"""

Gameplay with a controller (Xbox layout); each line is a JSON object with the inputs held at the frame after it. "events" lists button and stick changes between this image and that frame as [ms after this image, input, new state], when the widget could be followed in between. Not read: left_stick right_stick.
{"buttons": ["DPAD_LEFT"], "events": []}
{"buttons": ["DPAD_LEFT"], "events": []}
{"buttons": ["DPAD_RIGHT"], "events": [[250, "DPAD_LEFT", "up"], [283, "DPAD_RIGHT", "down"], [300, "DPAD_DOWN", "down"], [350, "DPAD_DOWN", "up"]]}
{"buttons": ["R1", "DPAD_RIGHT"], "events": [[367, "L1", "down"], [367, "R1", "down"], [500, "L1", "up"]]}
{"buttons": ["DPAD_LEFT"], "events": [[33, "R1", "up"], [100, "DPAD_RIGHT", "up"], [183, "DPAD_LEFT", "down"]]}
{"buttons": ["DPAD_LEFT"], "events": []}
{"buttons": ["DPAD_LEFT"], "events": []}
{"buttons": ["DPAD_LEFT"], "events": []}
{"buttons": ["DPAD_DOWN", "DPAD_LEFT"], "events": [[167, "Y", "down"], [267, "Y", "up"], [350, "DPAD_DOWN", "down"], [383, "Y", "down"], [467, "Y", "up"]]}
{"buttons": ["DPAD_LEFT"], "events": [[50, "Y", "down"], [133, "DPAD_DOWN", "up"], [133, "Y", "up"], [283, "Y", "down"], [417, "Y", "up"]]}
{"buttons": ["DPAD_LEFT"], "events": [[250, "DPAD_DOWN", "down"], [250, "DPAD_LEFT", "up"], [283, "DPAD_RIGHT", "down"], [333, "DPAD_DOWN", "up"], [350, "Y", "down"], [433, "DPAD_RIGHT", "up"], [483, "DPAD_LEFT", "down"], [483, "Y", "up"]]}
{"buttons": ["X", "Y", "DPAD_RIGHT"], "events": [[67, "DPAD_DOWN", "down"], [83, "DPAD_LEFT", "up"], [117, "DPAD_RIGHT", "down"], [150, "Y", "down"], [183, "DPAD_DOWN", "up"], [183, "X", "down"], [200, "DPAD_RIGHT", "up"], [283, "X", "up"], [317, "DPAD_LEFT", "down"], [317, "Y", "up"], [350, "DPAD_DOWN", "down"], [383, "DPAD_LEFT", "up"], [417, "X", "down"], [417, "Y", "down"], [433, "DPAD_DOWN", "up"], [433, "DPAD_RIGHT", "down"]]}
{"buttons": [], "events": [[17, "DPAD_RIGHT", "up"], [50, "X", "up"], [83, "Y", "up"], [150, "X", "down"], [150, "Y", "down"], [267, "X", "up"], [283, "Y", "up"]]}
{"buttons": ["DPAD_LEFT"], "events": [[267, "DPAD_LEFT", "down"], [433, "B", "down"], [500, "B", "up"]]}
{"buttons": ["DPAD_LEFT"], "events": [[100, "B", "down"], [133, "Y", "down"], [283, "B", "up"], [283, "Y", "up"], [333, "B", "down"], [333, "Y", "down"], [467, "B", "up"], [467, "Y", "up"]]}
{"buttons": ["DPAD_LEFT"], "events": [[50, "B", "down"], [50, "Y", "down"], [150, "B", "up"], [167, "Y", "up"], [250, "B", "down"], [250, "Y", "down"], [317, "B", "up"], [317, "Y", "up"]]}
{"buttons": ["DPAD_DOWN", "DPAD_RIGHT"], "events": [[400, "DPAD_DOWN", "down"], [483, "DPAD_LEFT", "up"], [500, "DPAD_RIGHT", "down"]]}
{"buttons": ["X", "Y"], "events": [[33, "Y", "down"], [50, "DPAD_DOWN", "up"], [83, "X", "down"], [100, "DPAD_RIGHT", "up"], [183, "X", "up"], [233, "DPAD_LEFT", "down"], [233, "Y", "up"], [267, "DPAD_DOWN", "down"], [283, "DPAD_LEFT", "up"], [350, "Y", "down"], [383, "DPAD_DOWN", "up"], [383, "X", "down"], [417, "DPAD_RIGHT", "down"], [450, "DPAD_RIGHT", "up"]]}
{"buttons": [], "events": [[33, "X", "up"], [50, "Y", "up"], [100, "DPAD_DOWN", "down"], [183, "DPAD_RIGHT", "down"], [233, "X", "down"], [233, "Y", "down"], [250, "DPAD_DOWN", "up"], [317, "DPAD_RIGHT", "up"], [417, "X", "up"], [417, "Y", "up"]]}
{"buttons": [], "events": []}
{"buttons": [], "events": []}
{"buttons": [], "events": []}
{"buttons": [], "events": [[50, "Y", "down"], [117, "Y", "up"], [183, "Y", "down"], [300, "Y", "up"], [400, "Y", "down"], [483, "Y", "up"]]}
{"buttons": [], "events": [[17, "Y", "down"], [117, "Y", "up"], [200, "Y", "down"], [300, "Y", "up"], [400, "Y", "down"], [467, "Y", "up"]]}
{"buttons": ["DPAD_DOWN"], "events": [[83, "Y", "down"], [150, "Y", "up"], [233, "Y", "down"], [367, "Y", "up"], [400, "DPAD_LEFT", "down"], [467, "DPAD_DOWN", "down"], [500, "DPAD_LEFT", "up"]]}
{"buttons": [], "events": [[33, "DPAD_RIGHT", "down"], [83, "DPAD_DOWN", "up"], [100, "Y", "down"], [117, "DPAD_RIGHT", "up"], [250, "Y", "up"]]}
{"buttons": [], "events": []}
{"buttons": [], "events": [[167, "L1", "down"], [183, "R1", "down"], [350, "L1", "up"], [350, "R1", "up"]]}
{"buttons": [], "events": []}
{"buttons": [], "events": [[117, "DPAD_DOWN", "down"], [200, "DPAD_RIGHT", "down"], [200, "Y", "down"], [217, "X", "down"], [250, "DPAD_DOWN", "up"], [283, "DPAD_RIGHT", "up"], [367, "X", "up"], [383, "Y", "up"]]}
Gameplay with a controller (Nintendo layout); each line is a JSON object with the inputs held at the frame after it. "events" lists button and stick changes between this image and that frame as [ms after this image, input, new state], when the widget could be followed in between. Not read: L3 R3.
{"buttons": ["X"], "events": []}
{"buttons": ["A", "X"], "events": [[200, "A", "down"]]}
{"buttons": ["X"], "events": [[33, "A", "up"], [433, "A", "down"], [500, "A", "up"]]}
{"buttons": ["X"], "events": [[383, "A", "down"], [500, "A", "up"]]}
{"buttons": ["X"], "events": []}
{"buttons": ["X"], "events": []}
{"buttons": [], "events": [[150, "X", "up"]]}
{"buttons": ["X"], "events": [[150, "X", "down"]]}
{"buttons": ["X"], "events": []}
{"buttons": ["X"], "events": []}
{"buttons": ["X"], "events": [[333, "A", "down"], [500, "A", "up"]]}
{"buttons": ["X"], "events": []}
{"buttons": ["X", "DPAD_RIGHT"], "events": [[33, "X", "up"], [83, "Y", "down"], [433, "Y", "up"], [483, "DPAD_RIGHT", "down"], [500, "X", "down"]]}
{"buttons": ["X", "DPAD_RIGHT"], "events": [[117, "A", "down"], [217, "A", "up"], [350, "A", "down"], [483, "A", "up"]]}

"""

Your goal –
Please repeat the whole listing above, keeping every line exactly as it reads.

Written answer –
Gameplay with a controller (Xbox layout); each line is a JSON object with the inputs held at the frame after it. "events" lists button and stick changes between this image and that frame as [ms after this image, input, new state], when the widget could be followed in between. Not read: left_stick right_stick.
{"buttons": ["DPAD_LEFT"], "events": []}
{"buttons": ["DPAD_LEFT"], "events": []}
{"buttons": ["DPAD_RIGHT"], "events": [[250, "DPAD_LEFT", "up"], [283, "DPAD_RIGHT", "down"], [300, "DPAD_DOWN", "down"], [350, "DPAD_DOWN", "up"]]}
{"buttons": ["R1", "DPAD_RIGHT"], "events": [[367, "L1", "down"], [367, "R1", "down"], [500, "L1", "up"]]}
{"buttons": ["DPAD_LEFT"], "events": [[33, "R1", "up"], [100, "DPAD_RIGHT", "up"], [183, "DPAD_LEFT", "down"]]}
{"buttons": ["DPAD_LEFT"], "events": []}
{"buttons": ["DPAD_LEFT"], "events": []}
{"buttons": ["DPAD_LEFT"], "events": []}
{"buttons": ["DPAD_DOWN", "DPAD_LEFT"], "events": [[167, "Y", "down"], [267, "Y", "up"], [350, "DPAD_DOWN", "down"], [383, "Y", "down"], [467, "Y", "up"]]}
{"buttons": ["DPAD_LEFT"], "events": [[50, "Y", "down"], [133, "DPAD_DOWN", "up"], [133, "Y", "up"], [283, "Y", "down"], [417, "Y", "up"]]}
{"buttons": ["DPAD_LEFT"], "events": [[250, "DPAD_DOWN", "down"], [250, "DPAD_LEFT", "up"], [283, "DPAD_RIGHT", "down"], [333, "DPAD_DOWN", "up"], [350, "Y", "down"], [433, "DPAD_RIGHT", "up"], [483, "DPAD_LEFT", "down"], [483, "Y", "up"]]}
{"buttons": ["X", "Y", "DPAD_RIGHT"], "events": [[67, "DPAD_DOWN", "down"], [83, "DPAD_LEFT", "up"], [117, "DPAD_RIGHT", "down"], [150, "Y", "down"], [183, "DPAD_DOWN", "up"], [183, "X", "down"], [200, "DPAD_RIGHT", "up"], [283, "X", "up"], [317, "DPAD_LEFT", "down"], [317, "Y", "up"], [350, "DPAD_DOWN", "down"], [383, "DPAD_LEFT", "up"], [417, "X", "down"], [417, "Y", "down"], [433, "DPAD_DOWN", "up"], [433, "DPAD_RIGHT", "down"]]}
{"buttons": [], "events": [[17, "DPAD_RIGHT", "up"], [50, "X", "up"], [83, "Y", "up"], [150, "X", "down"], [150, "Y", "down"], [267, "X", "up"], [283, "Y", "up"]]}
{"buttons": ["DPAD_LEFT"], "events": [[267, "DPAD_LEFT", "down"], [433, "B", "down"], [500, "B", "up"]]}
{"buttons": ["DPAD_LEFT"], "events": [[100, "B", "down"], [133, "Y", "down"], [283, "B", "up"], [283, "Y", "up"], [333, "B", "down"], [333, "Y", "down"], [467, "B", "up"], [467, "Y", "up"]]}
{"buttons": ["DPAD_LEFT"], "events": [[50, "B", "down"], [50, "Y", "down"], [150, "B", "up"], [167, "Y", "up"], [250, "B", "down"], [250, "Y", "down"], [317, "B", "up"], [317, "Y", "up"]]}
{"buttons": ["DPAD_DOWN", "DPAD_RIGHT"], "events": [[400, "DPAD_DOWN", "down"], [483, "DPAD_LEFT", "up"], [500, "DPAD_RIGHT", "down"]]}
{"buttons": ["X", "Y"], "events": [[33, "Y", "down"], [50, "DPAD_DOWN", "up"], [83, "X", "down"], [100, "DPAD_RIGHT", "up"], [183, "X", "up"], [233, "DPAD_LEFT", "down"], [233, "Y", "up"], [267, "DPAD_DOWN", "down"], [283, "DPAD_LEFT", "up"], [350, "Y", "down"], [383, "DPAD_DOWN", "up"], [383, "X", "down"], [417, "DPAD_RIGHT", "down"], [450, "DPAD_RIGHT", "up"]]}
{"buttons": [], "events": [[33, "X", "up"], [50, "Y", "up"], [100, "DPAD_DOWN", "down"], [183, "DPAD_RIGHT", "down"], [233, "X", "down"], [233, "Y", "down"], [250, "DPAD_DOWN", "up"], [317, "DPAD_RIGHT", "up"], [417, "X", "up"], [417, "Y", "up"]]}
{"buttons": [], "events": []}
{"buttons": [], "events": []}
{"buttons": [], "events": []}
{"buttons": [], "events": [[50, "Y", "down"], [117, "Y", "up"], [183, "Y", "down"], [300, "Y", "up"], [400, "Y", "down"], [483, "Y", "up"]]}
{"buttons": [], "events": [[17, "Y", "down"], [117, "Y", "up"], [200, "Y", "down"], [300, "Y", "up"], [400, "Y", "down"], [467, "Y", "up"]]}
{"buttons": ["DPAD_DOWN"], "events": [[83, "Y", "down"], [150, "Y", "up"], [233, "Y", "down"], [367, "Y", "up"], [400, "DPAD_LEFT", "down"], [467, "DPAD_DOWN", "down"], [500, "DPAD_LEFT", "up"]]}
{"buttons": [], "events": [[33, "DPAD_RIGHT", "down"], [83, "DPAD_DOWN", "up"], [100, "Y", "down"], [117, "DPAD_RIGHT", "up"], [250, "Y", "up"]]}
{"buttons": [], "events": []}
{"buttons": [], "events": [[167, "L1", "down"], [183, "R1", "down"], [350, "L1", "up"], [350, "R1", "up"]]}
{"buttons": [], "events": []}
{"buttons": [], "events": [[117, "DPAD_DOWN", "down"], [200, "DPAD_RIGHT", "down"], [200, "Y", "down"], [217, "X", "down"], [250, "DPAD_DOWN", "up"], [283, "DPAD_RIGHT", "up"], [367, "X", "up"], [383, "Y", "up"]]}
Gameplay with a controller (Nintendo layout); each line is a JSON object with the inputs held at the frame after it. "events" lists button and stick changes between this image and that frame as [ms after this image, input, new state], when the widget could be followed in between. Not read: L3 R3.
{"buttons": ["X"], "events": []}
{"buttons": ["A", "X"], "events": [[200, "A", "down"]]}
{"buttons": ["X"], "events": [[33, "A", "up"], [433, "A", "down"], [500, "A", "up"]]}
{"buttons": ["X"], "events": [[383, "A", "down"], [500, "A", "up"]]}
{"buttons": ["X"], "events": []}
{"buttons": ["X"], "events": []}
{"buttons": [], "events": [[150, "X", "up"]]}
{"buttons": ["X"], "events": [[150, "X", "down"]]}
{"buttons": ["X"], "events": []}
{"buttons": ["X"], "events": []}
{"buttons": ["X"], "events": [[333, "A", "down"], [500, "A", "up"]]}
{"buttons": ["X"], "events": []}
{"buttons": ["X", "DPAD_RIGHT"], "events": [[33, "X", "up"], [83, "Y", "down"], [433, "Y", "up"], [483, "DPAD_RIGHT", "down"], [500, "X", "down"]]}
{"buttons": ["X", "DPAD_RIGHT"], "events": [[117, "A", "down"], [217, "A", "up"], [350, "A", "down"], [483, "A", "up"]]}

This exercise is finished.